Gerçekte Batı Libya’ya Arap ayaklanmalarının kontrolünü ele geçirebilmek için müdahale etti. Libya isyanında NATO’nun hava gücüyle destek vermesi ölümleri 10 katı kadar artırdı fakat savaşta kritik bir rol oynadı. Oluşan boşluğu dolduracak tutarlı bir siyasi ya da askeri güç ortada yoktu. Üç yıl sonra binlerce kişi yargılanmadan hapiste tutuluyor, muhalefete çok yoğun bir baskı var ve kurumlar çökmek üzere.
Fakat ABD ve Britanya, hâlâ Libyalı birlikleri eğiterek kontrol sağlamaya çalışıyor. Kaddafi’nin ölümünden önce Hiftar, CIA’in desteklediği Milli Kurtuluş Cephesi’nin askerî kanadının başındaydı. Son darbe girişimi sırasında, konuya sempati besleyen ABD, Sicilya’ya deniz kuvvetlerinin bir bölümünü gönderdi ve John Kerry, Libya’ya “güvenlik ve aşırıcılık” konularında yardım etmeye söz verdi.
Hem Birleşik Arap Emirlikleri hem de Suudi Arabistan açıktan Hiftar’a destek veriyor. Mısır’daki askeri darbenin lideri General Sisi de Hiftar’ın destekçilerinden.
Libya savaşının etkileri Afrika’ya yayıldı. Sahel bölgesini ve diğer bölgeleri istikrarsızlaştırdı. Libya’nın etkileri daha da geniş bir alanda görüldü de denebilir. Kaddafi’nin yağmalanmış cephaneliklerinden kendilerine ağır silahlar edinen gruplar arasında Boko Haram da vardır. Nijerya’nın terör yanlısı ve köktendinci bu grubuna destek olan ortam, yoksunluk, kuraklık ve devlet baskısıyla zorlu zamanlar yaşayan Müslüman kuzeyin ortamı oldu.
Afrika ve Ortadoğu’daki farklı yerlerde olduğu gibi burada da her dışarıdan müdahale sadece terör savaşı döngüsünün yayılmasına sebep oluyor. Şu anda 54 Afrikalı devletin 49’unda ABD silahlı gücü bulunuyor.
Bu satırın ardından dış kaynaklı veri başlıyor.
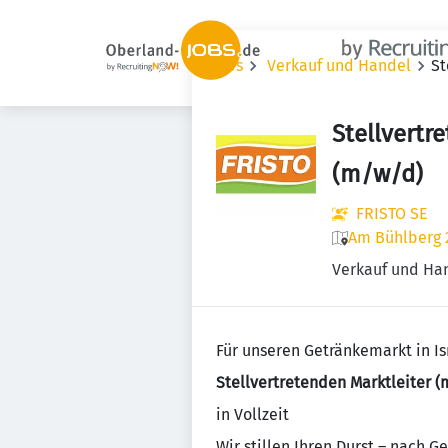
Jobs
Verkauf und Handel
St
Stellvertr
(m/w/d)
FRISTO SE
Am Bühlberg 2
Verkauf und Ha
Für unseren Getränkemarkt in Is
Stellvertretenden Marktleiter 
in Vollzeit
Wir stillen Ihren Durst – nach G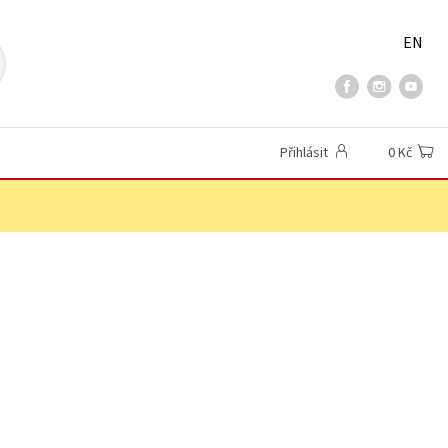
EN
Přihlásit
0 Kč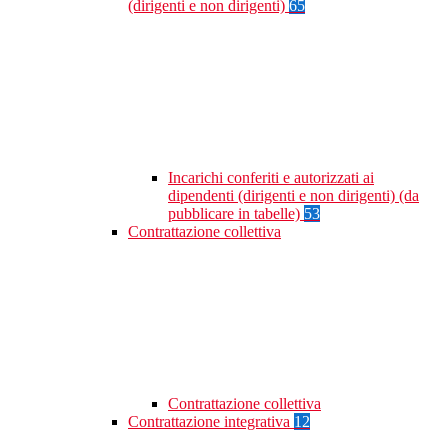
(dirigenti e non dirigenti)
65
Incarichi conferiti e autorizzati ai
dipendenti (dirigenti e non dirigenti) (da
pubblicare in tabelle)
53
Contrattazione collettiva
Contrattazione collettiva
Contrattazione integrativa
12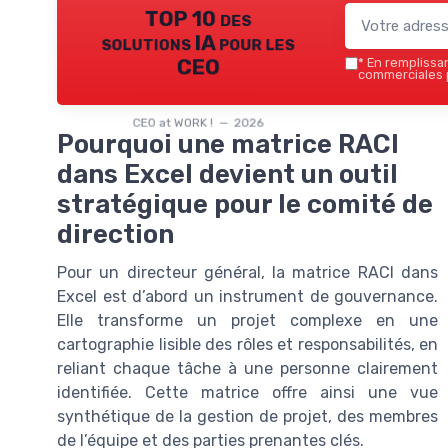
TOP 10 des
solutions IA pour les
CEO
*
En remplissant
commerciales p
CEO at WORK ! — 2026
Pourquoi une matrice RACI
dans Excel devient un outil
stratégique pour le comité de
direction
Pour un directeur général, la matrice RACI dans
Excel est d’abord un instrument de gouvernance.
Elle transforme un projet complexe en une
cartographie lisible des rôles et responsabilités, en
reliant chaque tâche à une personne clairement
identifiée. Cette matrice offre ainsi une vue
synthétique de la gestion de projet, des membres
de l’équipe et des parties prenantes clés.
Kıta sanki yeniden paylaşılıyor.
NATO’nun Libya savaşını destekleyenler Suriye’de Batılı askeri müdahale olmadığını ve yine de 150.000 kişinin korkunç bir iç savaşta öldüğünü hatırlatıyorlar.
Batı elitinin bazılarının rutin olarak savaşa girmekle ilgili beklentileri öyle bir düzeye geldi ki, bir sonraki müdahale için sabırsızlanıyorlar. The Economist, bu ayın başında “Amerika ne için savaşır?” diye sordu. Cumhuriyetçilerin Beyaz Saray’ı zayıflıkla suçlamalarını andıran bir başlıktı bu. Dünyanın geri kalanı için ise Libya ve onun korkunç sonuçları bu soruya yeterli bir cevap oluyor.